*Tâche A*.
Relevez tous les termes que l'extrait de page emploie pour désigner la police.
··· Extrait de page ···
66 - Floride II - pour Freddie Gray
USA. Pays-continent si vaste qu’on n’y sent pas ce relent de frontière, comme un relent de culotte malpropre, qu’on perçoit partout en Europe où on est toujours sur le point de passer d’un pays dans l’autre, pas de frontière, sauf la ligne sanglante du rempart barbelé derrière lequel l’Oncle Sam contemple l’Amérique latine et ses propres afro-américains, pays-continent du racisme polymorphe, centré sur le racisme anti-noir, puissant comme il y a 100 ans, ou presque, dans toutes les têtes et dans tout le pays qui s’enflamme, une fois de plus, après l’assassinat de Freddie Gray à Baltimore, qu’on voit sur toutes les chaînes menotté par six policiers et traîné, la nuque brisée, dans un fourgon cellulaire, qu’on entend hurler « vous me faites mal, ma nuque me fait mal, arrêtez, arrêtez ! », qui hurle, mais qui n’est déjà plus présent dans son corps qui s’effondre, dont les jambes et la tête pendent, pendant que les flics le chargent dans le camion comme un quartier de viande, et que quelqu’un filme cette scène si banale en Amérique avec son smartphone, en invectivant les forces de l’ordre, « we are watching you ! we are watching you ! »
Baltimore désormais sous couvre-feu après des manifestations que les médias qualifient d’émeutes déclenchées par des casseurs, tous bords confondus, y compris les chaines nationales, sur la même ligne, de CNN à FOX News, des casseurs comme ceux dont nous parlaient les télévisions françaises lors des soulèvements dans les banlieues en 2005, sans jamais évoquer les causes, l’essence et l’allumette qui ont mis le feu aux poudres, le racisme, racisme appelant tout le cortège des discriminations qu’on connaît, et qu’on glisse, une fois encore, sous le tapis dans les commentaires, insistant sur le courage des mères qui se jettent sur leurs enfants cagoulés, au beau milieu du cortège, tirant leurs gosses par la capuche et les ramenant à la maison à coups de gifles, pour qu’ils ne fassent pas la une d’un prochain fait-divers, pour qu’ils ne soient pas les prochains cadavres à mettre les gens dans la rue aux États-Unis.
···
*Tâche B*.
Recopiez à l'identique, s'il vous plaît, les lignes des enregistrements depuis la première jusqu'à celle qui contient « sagorevanje masnih naslaga već i poboljšava », les deux incluses.
··· Données de la tâche ···
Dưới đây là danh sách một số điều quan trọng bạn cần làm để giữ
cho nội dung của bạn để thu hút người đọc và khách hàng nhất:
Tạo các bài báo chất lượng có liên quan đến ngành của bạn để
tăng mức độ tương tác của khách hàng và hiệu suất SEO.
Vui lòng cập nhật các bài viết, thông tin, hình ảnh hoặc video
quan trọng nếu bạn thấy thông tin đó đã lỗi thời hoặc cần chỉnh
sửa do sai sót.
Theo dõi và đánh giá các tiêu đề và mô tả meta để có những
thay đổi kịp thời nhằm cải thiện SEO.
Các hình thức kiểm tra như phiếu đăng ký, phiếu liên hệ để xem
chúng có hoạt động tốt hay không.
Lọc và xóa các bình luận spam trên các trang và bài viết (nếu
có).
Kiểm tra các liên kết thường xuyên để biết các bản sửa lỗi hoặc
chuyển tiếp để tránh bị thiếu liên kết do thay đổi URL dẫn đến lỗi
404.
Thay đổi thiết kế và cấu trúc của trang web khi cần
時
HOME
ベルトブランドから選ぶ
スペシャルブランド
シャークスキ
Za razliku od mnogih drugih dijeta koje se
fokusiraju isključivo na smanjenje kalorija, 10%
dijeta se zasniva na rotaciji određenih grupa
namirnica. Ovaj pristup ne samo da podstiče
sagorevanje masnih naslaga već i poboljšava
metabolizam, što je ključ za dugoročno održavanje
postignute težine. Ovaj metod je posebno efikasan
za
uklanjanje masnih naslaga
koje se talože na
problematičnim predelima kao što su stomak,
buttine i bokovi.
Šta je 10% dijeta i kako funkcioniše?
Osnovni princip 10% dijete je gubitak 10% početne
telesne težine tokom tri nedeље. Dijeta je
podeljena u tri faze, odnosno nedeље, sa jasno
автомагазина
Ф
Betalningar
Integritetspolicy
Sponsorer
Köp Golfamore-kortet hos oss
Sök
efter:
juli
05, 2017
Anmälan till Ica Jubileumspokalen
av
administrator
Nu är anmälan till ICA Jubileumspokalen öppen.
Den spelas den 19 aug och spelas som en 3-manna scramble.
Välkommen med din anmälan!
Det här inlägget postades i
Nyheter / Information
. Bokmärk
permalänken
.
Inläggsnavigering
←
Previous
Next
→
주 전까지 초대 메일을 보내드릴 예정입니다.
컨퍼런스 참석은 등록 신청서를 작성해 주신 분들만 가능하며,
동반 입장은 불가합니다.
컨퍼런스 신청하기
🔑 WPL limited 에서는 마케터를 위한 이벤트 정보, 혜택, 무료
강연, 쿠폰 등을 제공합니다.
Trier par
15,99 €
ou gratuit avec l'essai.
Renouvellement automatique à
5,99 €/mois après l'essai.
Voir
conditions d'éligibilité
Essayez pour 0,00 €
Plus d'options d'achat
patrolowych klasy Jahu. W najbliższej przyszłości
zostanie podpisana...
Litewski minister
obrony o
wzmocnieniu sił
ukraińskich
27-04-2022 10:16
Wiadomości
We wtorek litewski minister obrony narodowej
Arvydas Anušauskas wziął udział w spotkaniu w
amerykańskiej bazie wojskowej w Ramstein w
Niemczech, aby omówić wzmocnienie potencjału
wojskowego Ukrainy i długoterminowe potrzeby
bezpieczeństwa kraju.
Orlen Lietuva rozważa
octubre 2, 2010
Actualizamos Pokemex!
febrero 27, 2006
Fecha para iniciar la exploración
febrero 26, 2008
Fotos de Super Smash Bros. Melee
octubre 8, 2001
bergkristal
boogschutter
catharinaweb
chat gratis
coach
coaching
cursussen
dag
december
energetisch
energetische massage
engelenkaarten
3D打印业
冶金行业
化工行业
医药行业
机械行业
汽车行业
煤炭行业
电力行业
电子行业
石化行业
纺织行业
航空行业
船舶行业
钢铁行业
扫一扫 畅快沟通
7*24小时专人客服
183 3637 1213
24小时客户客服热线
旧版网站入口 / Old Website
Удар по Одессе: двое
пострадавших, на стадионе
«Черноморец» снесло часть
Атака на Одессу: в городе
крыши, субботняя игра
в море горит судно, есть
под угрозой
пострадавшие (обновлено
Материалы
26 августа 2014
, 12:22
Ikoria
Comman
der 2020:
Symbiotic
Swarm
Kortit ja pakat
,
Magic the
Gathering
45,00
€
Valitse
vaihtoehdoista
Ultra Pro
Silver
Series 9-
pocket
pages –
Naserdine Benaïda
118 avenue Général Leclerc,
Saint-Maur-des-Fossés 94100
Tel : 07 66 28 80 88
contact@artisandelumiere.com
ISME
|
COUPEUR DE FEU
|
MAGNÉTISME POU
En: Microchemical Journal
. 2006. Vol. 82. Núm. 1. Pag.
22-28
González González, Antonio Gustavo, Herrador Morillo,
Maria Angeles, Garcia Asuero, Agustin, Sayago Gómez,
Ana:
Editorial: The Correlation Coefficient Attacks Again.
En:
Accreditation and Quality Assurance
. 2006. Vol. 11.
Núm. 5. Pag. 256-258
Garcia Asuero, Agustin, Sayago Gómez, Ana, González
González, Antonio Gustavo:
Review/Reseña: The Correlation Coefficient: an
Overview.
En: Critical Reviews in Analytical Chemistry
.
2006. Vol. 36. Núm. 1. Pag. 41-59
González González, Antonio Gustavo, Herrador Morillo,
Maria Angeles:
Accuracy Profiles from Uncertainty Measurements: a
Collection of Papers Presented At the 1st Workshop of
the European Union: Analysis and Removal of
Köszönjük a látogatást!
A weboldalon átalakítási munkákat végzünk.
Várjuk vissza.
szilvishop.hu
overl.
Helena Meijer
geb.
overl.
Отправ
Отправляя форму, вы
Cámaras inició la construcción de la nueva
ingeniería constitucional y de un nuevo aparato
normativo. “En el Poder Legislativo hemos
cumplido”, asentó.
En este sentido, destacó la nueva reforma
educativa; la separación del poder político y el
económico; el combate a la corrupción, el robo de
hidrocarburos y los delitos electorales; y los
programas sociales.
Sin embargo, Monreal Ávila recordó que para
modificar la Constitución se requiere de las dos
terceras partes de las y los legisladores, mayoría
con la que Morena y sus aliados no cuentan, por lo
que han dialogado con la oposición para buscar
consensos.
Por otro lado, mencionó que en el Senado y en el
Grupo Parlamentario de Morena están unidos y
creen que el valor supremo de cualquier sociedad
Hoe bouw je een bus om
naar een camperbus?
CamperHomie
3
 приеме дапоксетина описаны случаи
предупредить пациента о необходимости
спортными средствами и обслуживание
···
*Réponse attendue A*.
policiers, flics, forces de l'ordre

*Réponse attendue B*.
Dưới đây là danh sách một số điều quan trọng bạn cần làm để giữ
cho nội dung của bạn để thu hút người đọc và khách hàng nhất:
Tạo các bài báo chất lượng có liên quan đến ngành của bạn để
tăng mức độ tương tác của khách hàng và hiệu suất SEO.
Vui lòng cập nhật các bài viết, thông tin, hình ảnh hoặc video
quan trọng nếu bạn thấy thông tin đó đã lỗi thời hoặc cần chỉnh
sửa do sai sót.
Theo dõi và đánh giá các tiêu đề và mô tả meta để có những
thay đổi kịp thời nhằm cải thiện SEO.
Các hình thức kiểm tra như phiếu đăng ký, phiếu liên hệ để xem
chúng có hoạt động tốt hay không.
Lọc và xóa các bình luận spam trên các trang và bài viết (nếu
có).
Kiểm tra các liên kết thường xuyên để biết các bản sửa lỗi hoặc
chuyển tiếp để tránh bị thiếu liên kết do thay đổi URL dẫn đến lỗi
404.
Thay đổi thiết kế và cấu trúc của trang web khi cần
時
HOME
ベルトブランドから選ぶ
スペシャルブランド
シャークスキ
Za razliku od mnogih drugih dijeta koje se
fokusiraju isključivo na smanjenje kalorija, 10%
dijeta se zasniva na rotaciji određenih grupa
namirnica. Ovaj pristup ne samo da podstiče
sagorevanje masnih naslaga već i poboljšava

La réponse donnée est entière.